Intervention de André Laignel

Commission des lois constitutionnelles, de législation, du suffrage universel, du Règlement et d'administration générale — Réunion du 13 mai 2020 : 1ère réunion
Audition commune de Mm. André Laignel premier vice-président de l'association des maires de france et des présidents d'intercommunalité dominique bussereau président de l'assemblée des départements de france et de renaud muselier président de régions de france en téléconférence

André Laignel, premier vice-président de l'Association des maires de France et des présidents d'intercommunalité :

Dans cette crise, le bloc communal a été en première ligne, comme premier recours et comme dernier espoir de nos concitoyens. Nous avons été interpellés sur tous les sujets, bien au-delà de nos compétences. Je refuserai toute polémique, mais il convient de faire quelques constats : nous avons été placés dans un flou persistant alors que nous avons dû gérer les contradictions de l'État, comme sur la distribution des masques ou sur la place des tests dans la lutte contre l'épidémie. Alors que nous discutions de la réouverture des écoles, nous avons découvert qu'un monstre technocratique de soixante-quatre pages était diffusé, que nous avons dû retravailler en catastrophe. Je me réjouis, à ce propos, que le ministère de l'intérieur ait accepté la prééminence des protocoles locaux. Dans d'autres domaines, nous sommes à l'arrêt : l'Association des maires de France n'a pas participé aux concertations avec le ministère des sports, alors même que les maires gèrent l'essentiel des équipements sportifs. De même, nous subissons une injustice inacceptable dans le dispositif de remboursement des achats de masques : le décompte des commandes éligibles ne commencera qu'au mois d'avril, pénalisant ceux qui ont été réactifs sur le terrain. Nous avons été trop rapides, nos efforts ne seront donc pas pris en compte. De plus, les tarifs proposés sont sans rapport avec ce que nous avons payé en réalité et nous n'aurions droit, si rien ne changeait, qu'à moins de 20 % de remboursement.

- - - - -

* Activité A
D'après l'intervention d'André Laignel, à partir de quel mois le décompte des commandes de masques éligibles au remboursement doit-il commencer ?
* Activité B
Citez toutes les personnes auditionnées que nomme l'intitulé de la réunion dans l'intervention d'André Laignel.
* Activité C
Prolongez l'intervention d'André Laignel à partir de sa dernière phrase.
Les lignes ci-dessous proviennent d'une source distincte.

* Lignes extraites
- - - - -

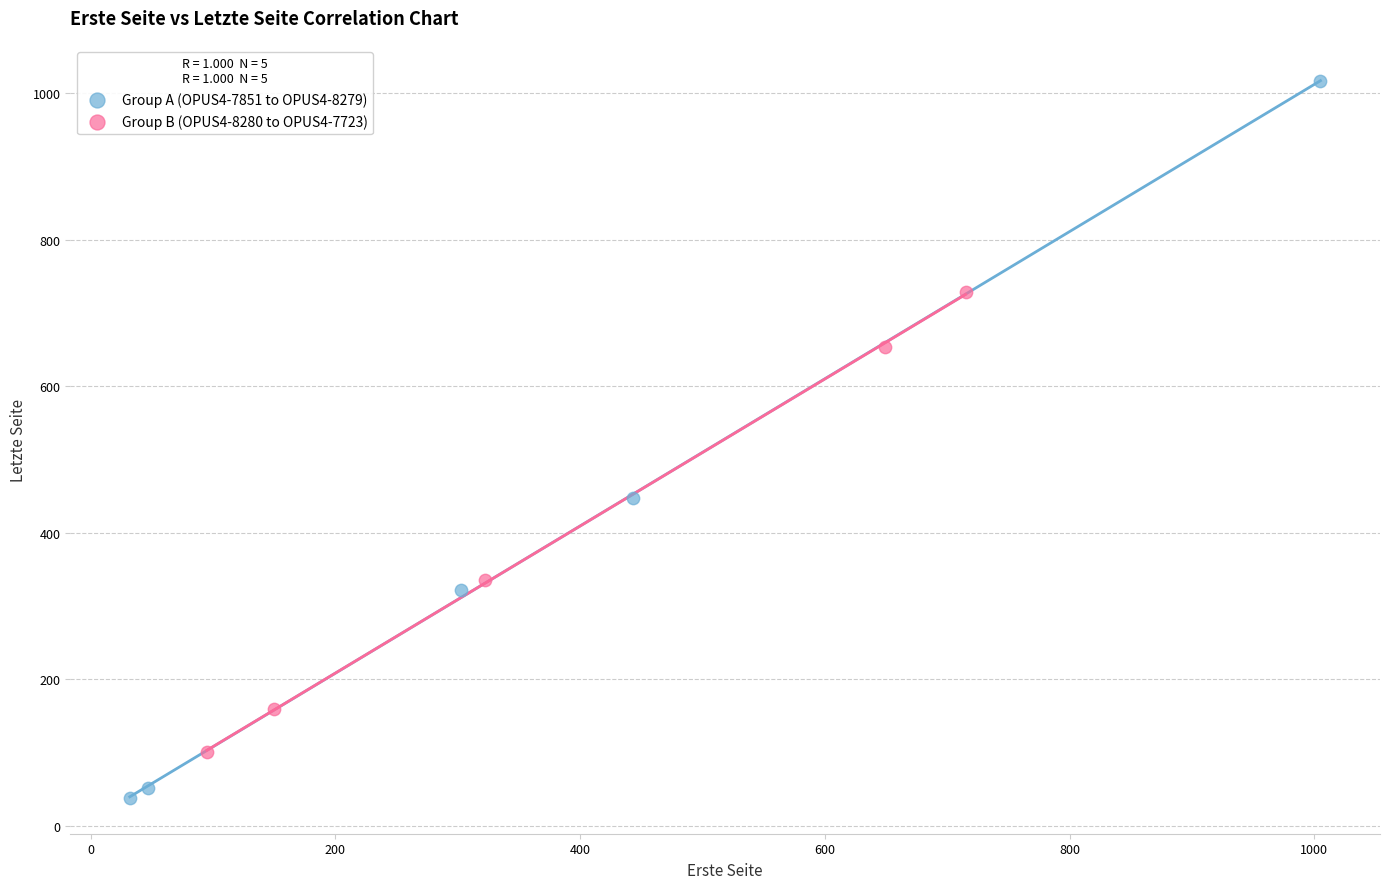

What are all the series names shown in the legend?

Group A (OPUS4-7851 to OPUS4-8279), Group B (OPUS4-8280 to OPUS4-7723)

- - - - -

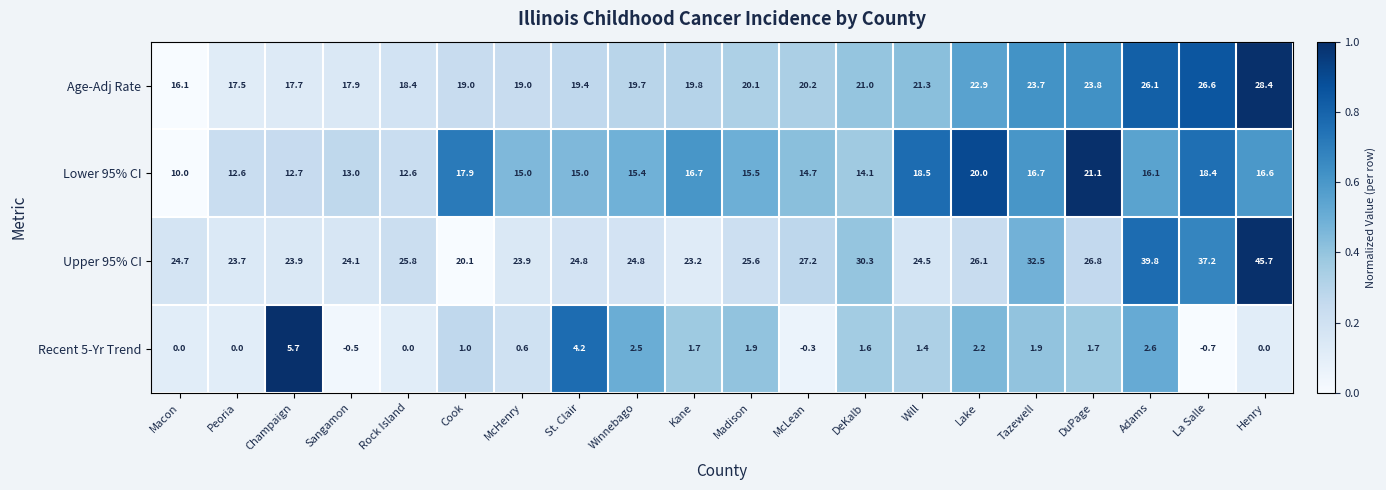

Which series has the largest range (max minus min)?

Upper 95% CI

- - - - -

* Réponse attendue A
Au mois d'avril.

* Réponse attendue B
André Laignel, Dominique Bussereau et Renaud Muselier.

* Réponse attendue C
Comme président du comité des finances locales, je peux indiquer que l'impact de la crise sera très fort également sur les communes. Le premier sujet concerne les dépenses que nous avons engagées à la place de l'État pour lutter contre la pandémie, pour lesquelles l'Association des maires de France (AMF) préfèrerait la mise en place d'un compte spécial, parce que beaucoup de petites communes concernées le géreront plus facilement qu'un budget annexe. Nous voulons nationaliser les pertes pour retrouver des capacités d'autofinancement.

Ensuite, nous subissons des pertes de ressources, en matière tarifaire, en particulier : crèches, restaurants scolaires, piscines, patinoires, etc. ont fermé, mais les collectivités territoriales n'ont pas bénéficié du chômage partiel et ont continué à rémunérer les personnels. En outre, nous subirons dès 2020 des pertes fiscales sur les droits additionnels aux DMTO, qui sont en berne. Nous nourrissons également des inquiétudes à propos de la cotisation foncière des entreprises (CFE), car 20 % des petites entreprises pourraient fermer, alors que le produit de la CVAE baissera sans doute dès cette année, contrairement à ce que prétend l'État, car le troisième acompte sur base déclarative interviendra en décembre et sera revu à la baisse par les entreprises.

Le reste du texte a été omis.